The median age in the city was 33.1 years. 31.2% of residents were under the age of 18; 7.6% were between the ages of 18 and 24; 26.3% were from 25 to 44; 23.2% were from 45 to 64; and 11.8% were 65 years of age or older. The gender makeup of the city was 48.5% male and 51.5% female.

===2000 census===
As of the census of 2000, there were 2,336 people, 818 households, and 624 families living in the city. The population density was 838.3 PD/sqmi. There were 852 housing units at an average density of 305.7 /mi2. The racial makeup of the city was 97.65% White, 0.30% African American, 0.13% Native American, 0.39% Asian, 0.39% from other races, and 1.16% from two or more races. Hispanic or Latino of any race were 0.77% of the population.

There were 818 households, out of which 45.2% had children under the age of 18 living with them, 62.3% were married couples living together, 10.9% had a female householder with no husband present, and 23.7% were non-families. 21.8% of all households were made up of individuals, and 12.2% had someone living alone who was 65 years of age or older. The average household size was 2.80 and the average family size was 3.29.

In the city the population was spread out, with 32.7% under the age of 18, 7.9% from 18 to 24, 29.6% from 25 to 44, 17.6% from 45 to 64, and 12.2% who were 65 years of age or older. The median age was 32 years. For every 100 females, there were 93.2 males. For every 100 females age 18 and over, there were 84.6 males.

The median income for a household in the city was $41,875, and the median income for a family was $49,018. Males had a median income of $38,875 versus $22,273 for females. The per capita income for the city was $17,438. About 6.8% of families and 7.0% of the population were below the poverty line, including 8.1% of those under age 18 and 9.0% of those age 65 or over.
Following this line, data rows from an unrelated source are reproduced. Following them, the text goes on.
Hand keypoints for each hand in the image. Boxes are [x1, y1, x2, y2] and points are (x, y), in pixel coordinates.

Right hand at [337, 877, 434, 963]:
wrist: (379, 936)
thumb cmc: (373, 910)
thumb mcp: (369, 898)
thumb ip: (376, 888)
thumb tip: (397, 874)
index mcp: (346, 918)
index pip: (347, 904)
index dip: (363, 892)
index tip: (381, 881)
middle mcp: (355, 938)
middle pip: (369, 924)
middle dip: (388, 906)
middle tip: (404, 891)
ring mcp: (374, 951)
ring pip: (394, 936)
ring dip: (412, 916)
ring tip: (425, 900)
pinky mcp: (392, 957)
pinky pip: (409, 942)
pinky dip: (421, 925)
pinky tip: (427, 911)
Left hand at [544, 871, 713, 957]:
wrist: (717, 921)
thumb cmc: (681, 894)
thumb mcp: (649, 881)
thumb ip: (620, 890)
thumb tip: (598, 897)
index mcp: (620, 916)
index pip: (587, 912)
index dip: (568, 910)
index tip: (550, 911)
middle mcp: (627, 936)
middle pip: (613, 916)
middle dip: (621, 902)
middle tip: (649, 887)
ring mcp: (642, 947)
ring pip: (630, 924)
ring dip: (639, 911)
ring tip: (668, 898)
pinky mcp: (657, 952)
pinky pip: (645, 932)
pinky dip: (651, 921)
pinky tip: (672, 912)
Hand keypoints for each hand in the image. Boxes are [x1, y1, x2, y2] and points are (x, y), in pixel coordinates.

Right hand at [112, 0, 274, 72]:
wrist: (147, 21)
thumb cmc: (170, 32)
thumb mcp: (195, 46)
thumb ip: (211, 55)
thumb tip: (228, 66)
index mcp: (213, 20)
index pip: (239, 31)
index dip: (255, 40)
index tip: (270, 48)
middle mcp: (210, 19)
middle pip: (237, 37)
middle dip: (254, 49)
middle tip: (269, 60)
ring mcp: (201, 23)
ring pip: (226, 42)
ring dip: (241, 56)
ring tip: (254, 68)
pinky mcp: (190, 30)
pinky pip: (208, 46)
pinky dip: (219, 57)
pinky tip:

==Community and government==
Lawson is a fourth-class city under Missouri statutes and has a governing body consisting of the Mayor and a four-member Board of Aldermen. Other decision-making bodies include: the Planning and Zoning Commission, the Board of Adjustment and the Parks Board. The City Hall staff includes a City Administrator, City Clerk, staff, and a Municipal Court Clerk. There is a Director of Public Works with a small staff.

The Chief of Police has seven officers. The City Attorney, Municipal Court Judge and Prosecutor serve on a contract basis.

Regarding recreation, in addition to Watkins Mill, there is an 18-hole golf course and the Lawson City Lake north of the city limits. Lawson also has a baseball/softball complex and a small city park.

==Education==
Public education in Lawson is administered by Lawson R-XIV School District,. which operates one elementary school, one middle school, and Lawson High School.

Lawson has a public library, the Lawson Community Branch Library.